## Exercise description
What you give back from the listing below should be an exact copy of the lines from the one with "Order services" down to the one with "Matthew Woods, the founder of", and it should contain no pictures.

-- Opening Marker --

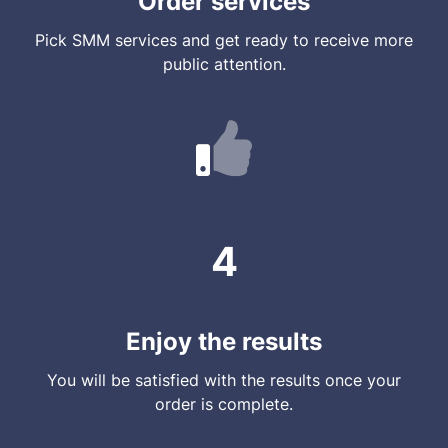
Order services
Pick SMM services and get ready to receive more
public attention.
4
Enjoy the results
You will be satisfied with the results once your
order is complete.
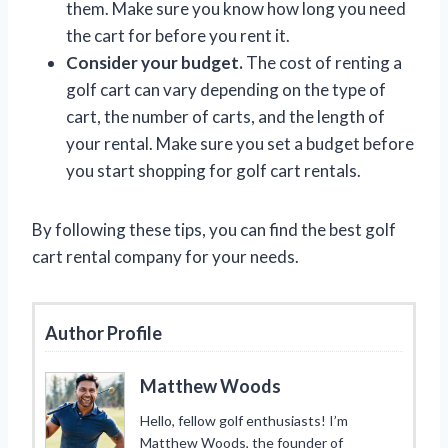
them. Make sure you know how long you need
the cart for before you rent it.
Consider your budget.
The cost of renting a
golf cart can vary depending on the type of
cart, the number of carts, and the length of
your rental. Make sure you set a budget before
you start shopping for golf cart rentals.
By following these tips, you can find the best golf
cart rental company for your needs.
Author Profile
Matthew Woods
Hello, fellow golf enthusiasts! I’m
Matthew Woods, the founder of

-- Closing Marker --
-- Opening Marker --

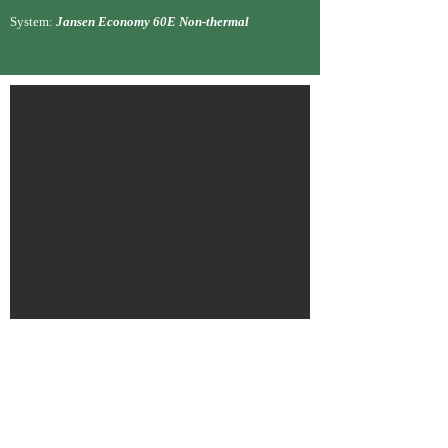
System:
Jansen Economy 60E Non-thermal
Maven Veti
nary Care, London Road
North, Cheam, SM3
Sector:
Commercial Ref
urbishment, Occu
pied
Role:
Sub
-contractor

-- Closing Marker --

## Response box
Order services
Pick SMM services and get ready to receive more
public attention.
4
Enjoy the results
You will be satisfied with the results once your
order is complete.
them. Make sure you know how long you need
the cart for before you rent it.
Consider your budget.
The cost of renting a
golf cart can vary depending on the type of
cart, the number of carts, and the length of
your rental. Make sure you set a budget before
you start shopping for golf cart rentals.
By following these tips, you can find the best golf
cart rental company for your needs.
Author Profile
Matthew Woods
Hello, fellow golf enthusiasts! I’m
Matthew Woods, the founder of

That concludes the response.